§ Request: Rewrite the stretch from the line that contains "CAR REVIEWS" through the line that contains "250-336-2321" with "Front Desk" swapped for "Reception" and everything else left unchanged. Leave the pictures out of your answer.

§ Data records:

Content starts

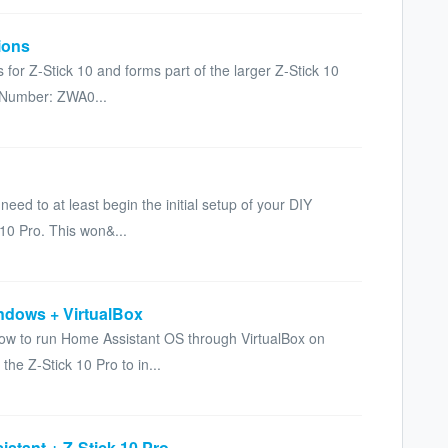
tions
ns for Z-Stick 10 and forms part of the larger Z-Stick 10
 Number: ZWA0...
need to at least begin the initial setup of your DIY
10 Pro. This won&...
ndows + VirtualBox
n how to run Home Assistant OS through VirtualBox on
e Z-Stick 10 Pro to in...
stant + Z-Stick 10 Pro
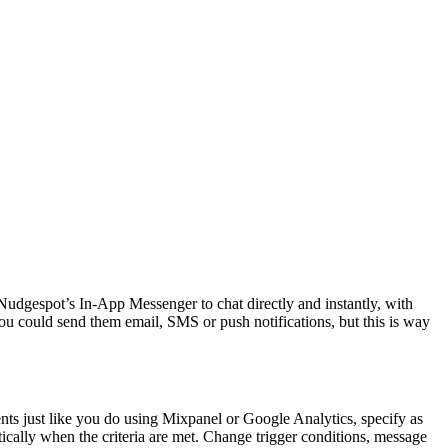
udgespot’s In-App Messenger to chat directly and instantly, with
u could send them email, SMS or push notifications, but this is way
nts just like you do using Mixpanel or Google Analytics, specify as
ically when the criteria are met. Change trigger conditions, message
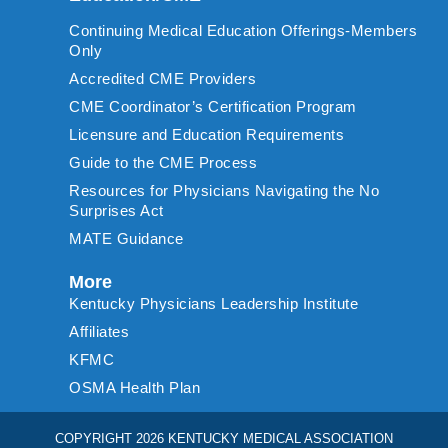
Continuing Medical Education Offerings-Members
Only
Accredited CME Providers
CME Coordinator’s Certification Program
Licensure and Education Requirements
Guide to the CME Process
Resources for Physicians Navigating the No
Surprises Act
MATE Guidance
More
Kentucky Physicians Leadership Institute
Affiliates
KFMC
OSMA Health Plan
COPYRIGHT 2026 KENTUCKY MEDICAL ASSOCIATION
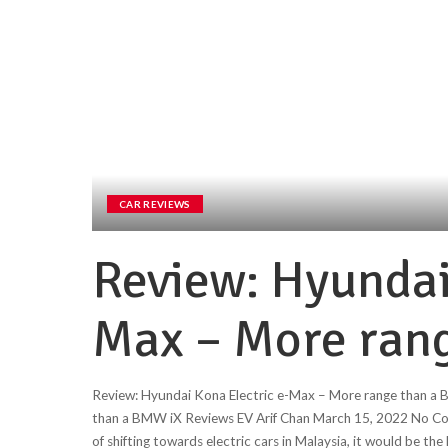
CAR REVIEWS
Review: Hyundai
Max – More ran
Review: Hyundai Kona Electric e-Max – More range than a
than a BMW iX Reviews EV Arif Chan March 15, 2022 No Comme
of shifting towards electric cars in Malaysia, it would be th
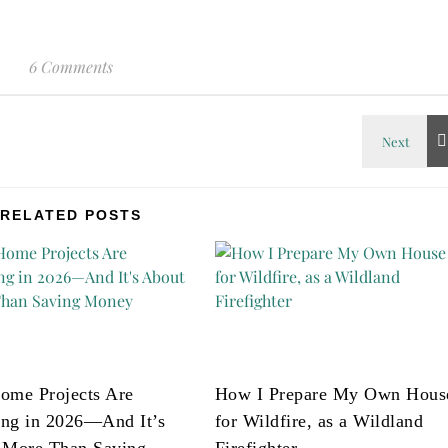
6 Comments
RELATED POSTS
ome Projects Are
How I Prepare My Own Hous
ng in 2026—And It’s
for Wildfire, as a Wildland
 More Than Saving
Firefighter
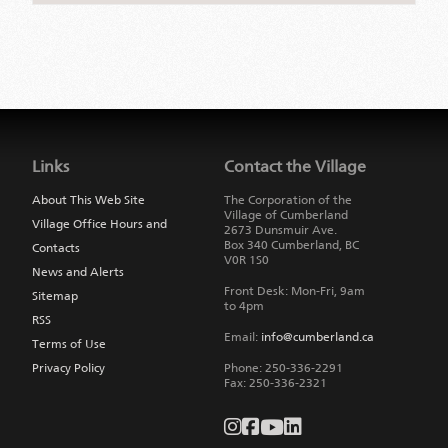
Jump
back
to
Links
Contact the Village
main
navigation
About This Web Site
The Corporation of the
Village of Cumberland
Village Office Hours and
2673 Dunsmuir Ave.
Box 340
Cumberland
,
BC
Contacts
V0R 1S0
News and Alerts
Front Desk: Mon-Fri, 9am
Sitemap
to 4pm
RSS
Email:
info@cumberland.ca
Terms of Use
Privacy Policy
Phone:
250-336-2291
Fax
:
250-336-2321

Content ends
Content starts

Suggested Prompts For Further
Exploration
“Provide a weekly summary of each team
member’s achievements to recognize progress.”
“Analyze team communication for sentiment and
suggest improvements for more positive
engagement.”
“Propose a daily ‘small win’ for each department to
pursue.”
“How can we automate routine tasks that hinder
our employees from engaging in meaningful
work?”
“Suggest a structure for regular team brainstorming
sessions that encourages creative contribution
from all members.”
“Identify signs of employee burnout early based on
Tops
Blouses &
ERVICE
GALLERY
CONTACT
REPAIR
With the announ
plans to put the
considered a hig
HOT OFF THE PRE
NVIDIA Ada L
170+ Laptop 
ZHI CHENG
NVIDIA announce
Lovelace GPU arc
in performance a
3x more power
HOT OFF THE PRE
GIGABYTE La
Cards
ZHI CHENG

Content ends

§ Exercise response:
CAR REVIEWS
Review: Hyundai
Max – More ran
Review: Hyundai Kona Electric e-Max – More range than a
than a BMW iX Reviews EV Arif Chan March 15, 2022 No Comme
of shifting towards electric cars in Malaysia, it would be th
6 Comments
RELATED POSTS
ome Projects Are
How I Prepare My Own Hous
ng in 2026—And It’s
for Wildfire, as a Wildland
 More Than Saving
Firefighter
Jump
back
to
Links
Contact the Village
main
navigation
About This Web Site
The Corporation of the
Village of Cumberland
Village Office Hours and
2673 Dunsmuir Ave.
Box 340
Cumberland
,
BC
Contacts
V0R 1S0
News and Alerts
Reception: Mon-Fri, 9am
Sitemap
to 4pm
RSS
Email:
info@cumberland.ca
Terms of Use
Privacy Policy
Phone:
250-336-2291
Fax
:
250-336-2321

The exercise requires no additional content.